5 Questions for Vouelle’s Melissa Regan de Vogele

Footwear brand Vouelle has big plans for the new year.

“In the next 12 months, the U.S. is really going to be a target market for us,” said CEO Melissa Regan de Vogele, who started the Paris-based company in 2008 with fellow American, friend and creative director Michelle Boor.

France is currently Vouelle’s main market, but the brand is also making inroads into the U.S. with a number of boutique accounts and a dedicated page on Modewalk.com, a new membership e-commerce site that gives U.S.-based consumers access to select European luxury brands.

Vouelle began as a high-end bridal footwear label before branching out with seasonal lines, a cocktail collection and a mono sandal that is aimed at women who travel and is updated annually. The Vouelle styles, offered in patent leather and lambskin, exotic skins and textured fabrics, combine luxury and contemporary details.

Vouelle came full circle in spring ’12, expanding its bridal line with a six-style capsule wedding sneaker collection, made in collaboration with Twins for Peace, a nonprofit that donates shoes to children in developing countries.

For fall ’12, the brand is busy developing its seventh collection, which will include a new made-in-Paris capsule offering, said the CEO. In addition, Vouelle is on the verge of signing its first licensing deal, although Regan de Vogele could not yet reveal specifics. “I am very interested in exploring what opportunities exist for us in both new geographical markets via licensing and new product classes,” she said. “[Until recently], this type of development wasn’t on our radar. Now I’m [recognizing that] all types of opportunities exist.”

Regan de Vogele recently spoke with Footwear News about optimizing production, giving junior designers a chance to shine and why the company’s sights are set on the U.S.

While Vouelle is marketed toward the high-end consumer, your retail prices range from $390 to $600 for the main line, and $150 to $175 for the bridal sneakers. How do you achieve these price points?
When we first started, we did all our manufacturing in Italy, in the Tuscany region. Today, we continue to maintain some manufacturing there, but we also do manufacturing in Spain, a little bit in Portugal, and we even do a little in Paris for smaller series or things that are time-sensitive and limited. That combination has allowed us to arrive at a much more affordable price point for accessible luxury.

Do you worry about maintaining the quality of the footwear in other production locations?
There’s a difference in Italian manufacturing, but having that Italian hand is not necessarily required for all product. We keep our most sophisticated styles 100 percent made in Italy, and for others, we import the skins directly from Italy from the same suppliers, but we have [the shoes] made [at a factory elsewhere] — for example, in Spain.

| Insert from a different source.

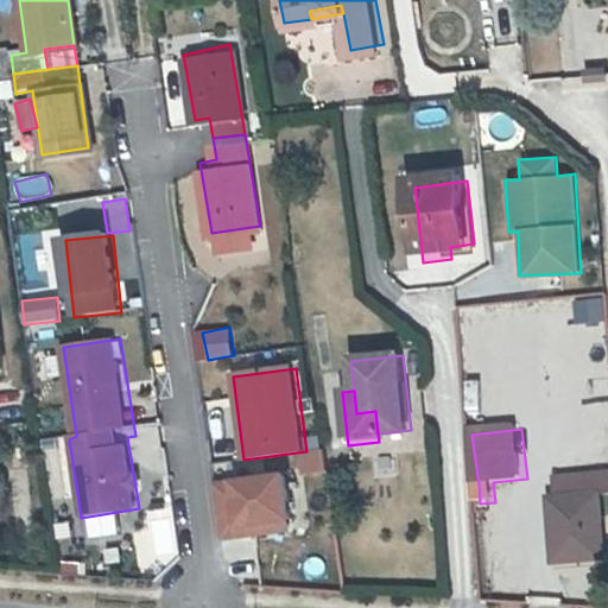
[(375,479),(398,475),(393,455),(372,458),(375,479)]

As a smaller, newer company, is maintaining that production strategy difficult?
Ensuring the relationships with manufacturers, [and making sure] that when they get a big order from a big company they don’t just push you to the back, [is a challenge. We make it work by] really being hands-on and doing what it takes to deliver on time or as close to on time as possible. It’s a very hard thing, and contracts do not suffice. I usually end up traveling to the factories. It’s a lot about personal presence.

You recently brought in a stable of junior designers, and your bridal sneakers were inspired by an idea from one of them, Dana Skaraine. Why has it been important to give young talent an integral role at Vouelle?
In [larger] organizations, each creative director always has a team of junior designers, [but] when you are a two-person startup, this isn’t always the case. Everything really falls on one person creatively. One of the reasons we’ve brought [this group] on board is to better help organize Michelle’s time and resources, and another is to have additional interpretations of Michelle’s creative direction to bring diversity to our line.

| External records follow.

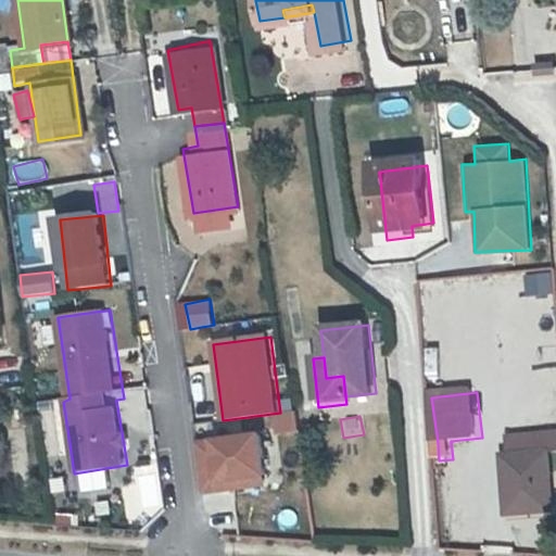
[(545,446),(555,445),(555,426),(504,431),(512,483),(505,483),(508,510),(548,506),(544,467),(548,468),(545,446)]
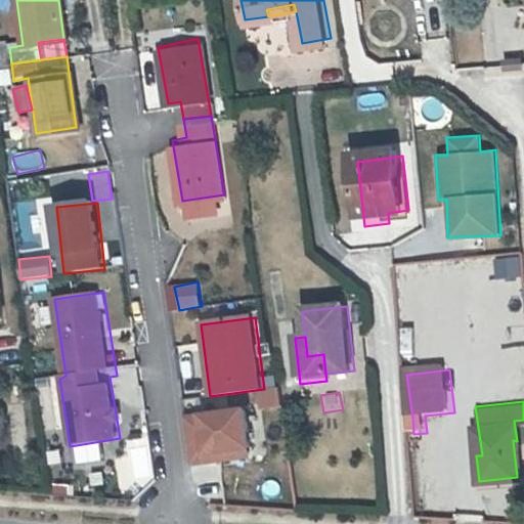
[(251,411),(185,419),(190,466),(256,459),(251,411)]
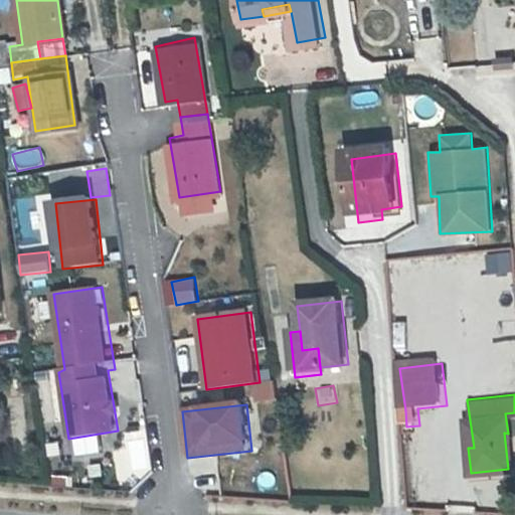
[(48,457),(59,456),(56,430),(45,431),(48,457)]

Why did you choose the U.S. as your next market, and what types of retailers are you targeting here?
There are several reasons. With Michelle and me being American, the U.S. is a natural fit. The size of the U.S. market and how influential American consumers are to the rest of the world [is also a factor]. Also, we’ve been able to control price points, making our product more accessible within the U.S., taking into account the exchange rate difference, for example. Of course, it will be great when the time comes to be in the major luxury retail chains; however, right now, we are really focusing on e-commerce retailers to make our products as widely available as possible.